FOP’s claim that the RD was legally required to consider whether FOP’s proposed unit was appropriate is inconsistent with the Authority’s established law on severance. As discussed previously, in a severance case, the Authority will only consider whether a petitioned-for unit is appropriate if it has already been determined that severance is justified. In this case, however, that condition is absent because the RD concluded that AFGE’s existing nonprofessional bargaining unit continues to be appropriate. D&O at 26. That holding is not challenged in this proceeding.
Moreover, the RD determined that there were no unusual circumstances to justify severance of the petitioned-for employees. As discussed in § V.B., below, the RD’s determination on this point, that “the evidence does not show a failure of AFGE in its representation of police department employees” (D&O at 32), is supported by the record and does not constitute a clear and prejudicial error concerning a substantial factual matter. Accordingly, because the conditions that would compel consideration of the appropriateness of FOP’s proposed unit are not present in this case, the RD’s failure to consider that issue was not erroneous. Therefore, we reject FOP’s failure to apply established law claim.
Based on the above, we find that FOP has not demonstrated that the RD failed to apply established law within the meaning of 5 C.F.R. § 2422.31(c)(3)(i).

===

(QUESTIONS):
**1.** According to the severance ruling, what did the RD conclude about AFGE's existing nonprofessional bargaining unit?
**2.** Reproduce the severance ruling word for word, starting at the words "Moreover, the RD" and stopping after "C.F.R. § 2422.31(c)(3)(i).".

===

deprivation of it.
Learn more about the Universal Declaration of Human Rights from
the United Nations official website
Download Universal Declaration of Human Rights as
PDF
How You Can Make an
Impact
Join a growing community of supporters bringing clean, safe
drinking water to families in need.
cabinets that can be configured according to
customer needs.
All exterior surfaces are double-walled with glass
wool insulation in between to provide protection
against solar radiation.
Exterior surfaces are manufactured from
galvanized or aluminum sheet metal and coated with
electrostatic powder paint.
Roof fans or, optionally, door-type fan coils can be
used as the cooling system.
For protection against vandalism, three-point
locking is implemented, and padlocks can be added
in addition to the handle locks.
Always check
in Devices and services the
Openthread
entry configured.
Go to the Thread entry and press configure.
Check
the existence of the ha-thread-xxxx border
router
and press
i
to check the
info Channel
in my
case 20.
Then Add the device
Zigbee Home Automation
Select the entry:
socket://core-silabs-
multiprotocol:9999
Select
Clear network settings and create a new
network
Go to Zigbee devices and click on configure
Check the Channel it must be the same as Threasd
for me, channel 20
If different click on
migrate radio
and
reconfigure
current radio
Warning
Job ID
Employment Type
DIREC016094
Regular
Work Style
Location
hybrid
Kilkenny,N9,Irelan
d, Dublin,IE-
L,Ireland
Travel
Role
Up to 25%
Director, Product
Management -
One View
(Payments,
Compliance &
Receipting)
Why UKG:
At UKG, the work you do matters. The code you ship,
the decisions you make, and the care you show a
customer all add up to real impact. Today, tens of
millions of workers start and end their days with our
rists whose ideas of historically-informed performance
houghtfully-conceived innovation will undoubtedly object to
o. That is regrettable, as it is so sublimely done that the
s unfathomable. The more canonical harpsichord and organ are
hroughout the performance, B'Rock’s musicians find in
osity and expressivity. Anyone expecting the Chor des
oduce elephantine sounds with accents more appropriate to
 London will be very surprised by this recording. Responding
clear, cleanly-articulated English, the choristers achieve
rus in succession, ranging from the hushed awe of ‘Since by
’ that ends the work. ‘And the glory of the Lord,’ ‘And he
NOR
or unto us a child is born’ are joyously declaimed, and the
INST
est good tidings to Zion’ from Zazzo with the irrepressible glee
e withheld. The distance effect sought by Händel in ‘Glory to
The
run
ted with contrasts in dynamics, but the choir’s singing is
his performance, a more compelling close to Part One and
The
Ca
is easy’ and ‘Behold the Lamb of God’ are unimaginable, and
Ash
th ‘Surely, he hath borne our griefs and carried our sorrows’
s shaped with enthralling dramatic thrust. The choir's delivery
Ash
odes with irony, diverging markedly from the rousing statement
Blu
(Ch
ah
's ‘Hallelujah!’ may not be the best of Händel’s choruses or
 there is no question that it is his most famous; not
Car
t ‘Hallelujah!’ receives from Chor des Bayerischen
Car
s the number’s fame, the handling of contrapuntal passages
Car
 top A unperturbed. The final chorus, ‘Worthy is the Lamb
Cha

===

(RESULTS OF THE EXERCISE):
**1.** The RD concluded that it continues to be appropriate.

**2.**
Moreover, the RD determined that there were no unusual circumstances to justify severance of the petitioned-for employees. As discussed in § V.B., below, the RD’s determination on this point, that “the evidence does not show a failure of AFGE in its representation of police department employees” (D&O at 32), is supported by the record and does not constitute a clear and prejudicial error concerning a substantial factual matter. Accordingly, because the conditions that would compel consideration of the appropriateness of FOP’s proposed unit are not present in this case, the RD’s failure to consider that issue was not erroneous. Therefore, we reject FOP’s failure to apply established law claim.
Based on the above, we find that FOP has not demonstrated that the RD failed to apply established law within the meaning of 5 C.F.R. § 2422.31(c)(3)(i).